We evaluated and compared eight methods: ours, SVM, AdaBoost, ours + SVM (feed to SVM only the features selected by our method), Lasso, Elastic Net, forward-backward selection (FoBa) and averaging. For SVM we used the most recent version (at the moment of the experiments) of LIBSVM , while for Lasso and Elastic Net we used the implementation provided in MATLAB. All the features have values between 0 and 1 and are expected to be positively correlated with the positive class. In the case of our method, we select the features whose weights have a value greater than a threshold. After the features are selected, we can use them with any classifier. The features are used with most of the tested algorithms exactly as they are, while with AdaBoost they should be transformed into classifiers, by finding for each feature the threshold that minimizes the expected exponential loss at each iteration. This is the reason why AdaBoost proved to be much slower than the other methods.
We performed extensive experiments on both variants of our method (supervised and (almost) unsupervised) and also on the methods mentioned above. We evaluated: testing accuracy, training accuracy (to make sure the algorithm is not overfitting), training time, sensitivity to input parameters, accuracy of sign estimation, sparsity of the solutions and influence of the quantity of unlabeled data over the recognition accuracy. In the majority of our experiments we are going to use four subsets of features: 1) all features of type I ( features), 2) all features of types I and II ( features), 3) out of the features of type III - those computed on the whole image and on the central part of the image, 3) all features of types I and II and the features of type III also selected in the previous case.
The (almost) unsupervised setting supposes very limited labeled data, only for computing the signs of the features. It leads to very good performance even when it uses only one labeled frame per class to flip the features. In Table 3 we show that the accuracy of signs estimation is usually high, it increases with the number of labeled shots and frames used. We can also notice an improvement in the sign estimation accuracy when the training sets contain stronger features like in the third and fourth case. The fact that the performance of our algorithm is good even for fewer labeled samples, as we will see in the next experiments, supports our affirmation that the algorithm is robust, not being sensitive to the signs of the features.
========================================
SHORT PROBLEM
List every method that the feature selection text says was evaluated and compared. The material after this text is separate and has no connection to it.

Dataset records
========================================
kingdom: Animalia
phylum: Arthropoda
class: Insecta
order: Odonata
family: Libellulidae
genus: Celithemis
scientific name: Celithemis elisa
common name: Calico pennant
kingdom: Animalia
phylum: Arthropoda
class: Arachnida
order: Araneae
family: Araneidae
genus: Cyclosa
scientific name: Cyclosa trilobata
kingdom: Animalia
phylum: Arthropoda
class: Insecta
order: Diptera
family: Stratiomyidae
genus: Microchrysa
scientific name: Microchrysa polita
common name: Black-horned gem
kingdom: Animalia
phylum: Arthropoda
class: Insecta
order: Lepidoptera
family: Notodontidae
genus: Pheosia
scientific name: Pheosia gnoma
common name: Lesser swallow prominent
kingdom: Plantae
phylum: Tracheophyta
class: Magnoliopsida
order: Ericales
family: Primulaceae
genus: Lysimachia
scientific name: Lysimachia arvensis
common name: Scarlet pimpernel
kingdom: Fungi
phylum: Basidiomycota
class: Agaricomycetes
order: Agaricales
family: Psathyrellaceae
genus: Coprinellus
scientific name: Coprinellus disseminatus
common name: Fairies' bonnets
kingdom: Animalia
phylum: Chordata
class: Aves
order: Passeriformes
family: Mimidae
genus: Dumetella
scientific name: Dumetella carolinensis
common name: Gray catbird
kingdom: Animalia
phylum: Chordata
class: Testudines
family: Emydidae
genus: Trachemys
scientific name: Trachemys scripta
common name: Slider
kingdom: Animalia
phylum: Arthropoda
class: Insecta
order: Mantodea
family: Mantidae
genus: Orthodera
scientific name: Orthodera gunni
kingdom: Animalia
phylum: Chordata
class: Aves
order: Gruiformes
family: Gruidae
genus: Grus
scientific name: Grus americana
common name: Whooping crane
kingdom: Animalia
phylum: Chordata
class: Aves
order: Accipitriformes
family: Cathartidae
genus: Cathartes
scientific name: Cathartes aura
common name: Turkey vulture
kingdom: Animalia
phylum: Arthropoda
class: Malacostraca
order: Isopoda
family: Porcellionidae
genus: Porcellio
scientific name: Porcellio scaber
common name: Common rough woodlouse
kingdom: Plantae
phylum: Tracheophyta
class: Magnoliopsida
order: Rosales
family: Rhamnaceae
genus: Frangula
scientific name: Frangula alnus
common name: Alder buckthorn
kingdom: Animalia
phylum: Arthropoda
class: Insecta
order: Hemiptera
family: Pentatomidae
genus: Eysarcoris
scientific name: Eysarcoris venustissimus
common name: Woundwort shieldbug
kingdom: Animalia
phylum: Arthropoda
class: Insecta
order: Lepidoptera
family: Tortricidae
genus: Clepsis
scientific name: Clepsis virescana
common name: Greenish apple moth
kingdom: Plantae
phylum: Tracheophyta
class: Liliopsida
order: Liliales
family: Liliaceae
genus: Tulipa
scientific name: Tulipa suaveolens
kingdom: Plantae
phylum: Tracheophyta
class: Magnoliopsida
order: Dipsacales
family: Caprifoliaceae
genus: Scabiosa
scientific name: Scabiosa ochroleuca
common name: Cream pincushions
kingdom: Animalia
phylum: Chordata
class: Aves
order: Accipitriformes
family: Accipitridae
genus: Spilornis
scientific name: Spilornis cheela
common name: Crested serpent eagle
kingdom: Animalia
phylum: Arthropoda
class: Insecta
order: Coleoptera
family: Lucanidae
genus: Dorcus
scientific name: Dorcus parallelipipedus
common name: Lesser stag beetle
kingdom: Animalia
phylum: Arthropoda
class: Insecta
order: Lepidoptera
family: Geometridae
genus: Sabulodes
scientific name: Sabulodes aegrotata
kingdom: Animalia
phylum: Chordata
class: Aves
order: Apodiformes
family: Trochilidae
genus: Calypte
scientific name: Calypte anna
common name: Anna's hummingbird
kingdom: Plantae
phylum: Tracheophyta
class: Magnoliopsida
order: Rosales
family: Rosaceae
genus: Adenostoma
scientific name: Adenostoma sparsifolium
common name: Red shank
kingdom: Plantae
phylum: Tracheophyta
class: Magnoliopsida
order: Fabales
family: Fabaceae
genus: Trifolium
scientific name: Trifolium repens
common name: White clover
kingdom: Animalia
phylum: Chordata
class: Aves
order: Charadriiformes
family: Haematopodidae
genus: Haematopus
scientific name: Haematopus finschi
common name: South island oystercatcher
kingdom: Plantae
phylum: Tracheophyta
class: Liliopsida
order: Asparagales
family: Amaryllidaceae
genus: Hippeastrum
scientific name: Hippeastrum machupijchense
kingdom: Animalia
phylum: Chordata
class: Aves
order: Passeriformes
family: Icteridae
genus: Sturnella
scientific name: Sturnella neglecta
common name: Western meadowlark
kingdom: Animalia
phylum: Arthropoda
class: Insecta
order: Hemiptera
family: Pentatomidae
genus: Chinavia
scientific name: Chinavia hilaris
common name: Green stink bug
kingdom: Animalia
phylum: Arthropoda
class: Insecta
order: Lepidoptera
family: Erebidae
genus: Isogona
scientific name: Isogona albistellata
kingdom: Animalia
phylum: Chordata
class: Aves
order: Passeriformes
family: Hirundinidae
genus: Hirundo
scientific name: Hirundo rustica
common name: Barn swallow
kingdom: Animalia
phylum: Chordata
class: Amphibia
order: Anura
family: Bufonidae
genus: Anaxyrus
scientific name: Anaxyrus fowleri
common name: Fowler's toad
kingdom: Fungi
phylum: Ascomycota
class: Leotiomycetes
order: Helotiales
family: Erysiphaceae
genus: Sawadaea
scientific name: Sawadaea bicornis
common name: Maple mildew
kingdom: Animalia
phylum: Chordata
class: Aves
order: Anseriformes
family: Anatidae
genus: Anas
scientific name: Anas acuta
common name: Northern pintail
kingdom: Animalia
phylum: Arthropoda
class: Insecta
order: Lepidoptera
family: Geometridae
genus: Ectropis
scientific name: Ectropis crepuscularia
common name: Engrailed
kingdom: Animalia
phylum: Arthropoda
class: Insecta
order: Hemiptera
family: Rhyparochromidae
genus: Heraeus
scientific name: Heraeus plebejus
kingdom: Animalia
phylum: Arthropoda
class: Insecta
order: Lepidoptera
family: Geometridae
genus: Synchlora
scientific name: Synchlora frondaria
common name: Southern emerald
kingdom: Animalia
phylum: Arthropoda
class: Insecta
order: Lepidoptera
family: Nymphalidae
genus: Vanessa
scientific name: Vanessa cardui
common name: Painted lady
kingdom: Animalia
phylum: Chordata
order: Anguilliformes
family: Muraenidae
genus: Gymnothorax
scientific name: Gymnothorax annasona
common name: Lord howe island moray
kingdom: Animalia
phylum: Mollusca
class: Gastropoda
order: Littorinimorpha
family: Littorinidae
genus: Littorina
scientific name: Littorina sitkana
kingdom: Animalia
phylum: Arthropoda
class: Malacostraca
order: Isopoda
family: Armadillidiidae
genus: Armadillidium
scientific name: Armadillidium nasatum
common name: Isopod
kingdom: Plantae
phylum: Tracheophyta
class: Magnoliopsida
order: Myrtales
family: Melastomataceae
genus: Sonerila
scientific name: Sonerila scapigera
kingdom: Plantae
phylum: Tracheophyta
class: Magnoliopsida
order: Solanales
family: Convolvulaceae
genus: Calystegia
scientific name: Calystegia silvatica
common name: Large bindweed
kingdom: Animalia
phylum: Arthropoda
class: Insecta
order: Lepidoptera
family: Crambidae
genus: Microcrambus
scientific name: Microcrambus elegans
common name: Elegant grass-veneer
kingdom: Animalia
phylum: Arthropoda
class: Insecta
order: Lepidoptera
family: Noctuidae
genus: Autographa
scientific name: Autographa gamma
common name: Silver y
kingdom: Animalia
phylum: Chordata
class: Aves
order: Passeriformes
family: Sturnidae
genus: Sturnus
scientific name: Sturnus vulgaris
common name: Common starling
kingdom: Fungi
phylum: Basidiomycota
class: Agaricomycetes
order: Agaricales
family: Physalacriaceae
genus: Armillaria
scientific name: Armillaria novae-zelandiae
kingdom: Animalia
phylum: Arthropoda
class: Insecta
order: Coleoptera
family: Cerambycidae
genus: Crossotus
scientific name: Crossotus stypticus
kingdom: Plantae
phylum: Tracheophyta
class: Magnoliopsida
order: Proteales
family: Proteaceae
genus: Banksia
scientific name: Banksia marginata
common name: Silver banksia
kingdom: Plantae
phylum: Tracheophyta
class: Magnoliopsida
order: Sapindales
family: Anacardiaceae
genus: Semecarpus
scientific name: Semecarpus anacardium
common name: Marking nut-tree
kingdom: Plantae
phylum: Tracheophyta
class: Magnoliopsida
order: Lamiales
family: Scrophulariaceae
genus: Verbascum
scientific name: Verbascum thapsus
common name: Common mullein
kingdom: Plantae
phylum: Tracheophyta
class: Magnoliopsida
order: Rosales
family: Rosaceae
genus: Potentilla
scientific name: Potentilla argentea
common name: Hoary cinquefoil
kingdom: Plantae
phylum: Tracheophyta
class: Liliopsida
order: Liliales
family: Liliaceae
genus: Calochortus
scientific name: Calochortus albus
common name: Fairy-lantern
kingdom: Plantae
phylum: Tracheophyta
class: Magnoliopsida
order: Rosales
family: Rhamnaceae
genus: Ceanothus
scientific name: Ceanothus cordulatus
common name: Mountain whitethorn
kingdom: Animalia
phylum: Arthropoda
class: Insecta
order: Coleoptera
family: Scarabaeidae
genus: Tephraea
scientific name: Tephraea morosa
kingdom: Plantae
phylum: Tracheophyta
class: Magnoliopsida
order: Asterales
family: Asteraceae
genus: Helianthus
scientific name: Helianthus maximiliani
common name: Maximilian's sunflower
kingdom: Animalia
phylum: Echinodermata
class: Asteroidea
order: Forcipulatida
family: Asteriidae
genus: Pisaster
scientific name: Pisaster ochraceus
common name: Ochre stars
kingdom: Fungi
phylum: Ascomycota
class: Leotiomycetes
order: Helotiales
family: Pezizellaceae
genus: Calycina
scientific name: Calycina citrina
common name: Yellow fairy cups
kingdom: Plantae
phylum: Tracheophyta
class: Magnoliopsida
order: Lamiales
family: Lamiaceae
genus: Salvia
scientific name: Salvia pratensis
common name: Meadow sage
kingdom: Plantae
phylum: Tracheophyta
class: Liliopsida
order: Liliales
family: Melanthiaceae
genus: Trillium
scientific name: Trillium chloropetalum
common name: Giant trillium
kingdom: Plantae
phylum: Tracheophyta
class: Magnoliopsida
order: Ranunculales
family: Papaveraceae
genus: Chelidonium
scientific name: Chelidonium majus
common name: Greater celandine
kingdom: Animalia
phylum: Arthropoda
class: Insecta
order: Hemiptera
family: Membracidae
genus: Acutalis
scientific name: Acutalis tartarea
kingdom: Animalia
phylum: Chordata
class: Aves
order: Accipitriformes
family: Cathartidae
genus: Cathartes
========================================
WORKED SOLUTION
- ours
- SVM
- AdaBoost
- ours + SVM
- Lasso
- Elastic Net
- forward-backward selection (FoBa)
- averaging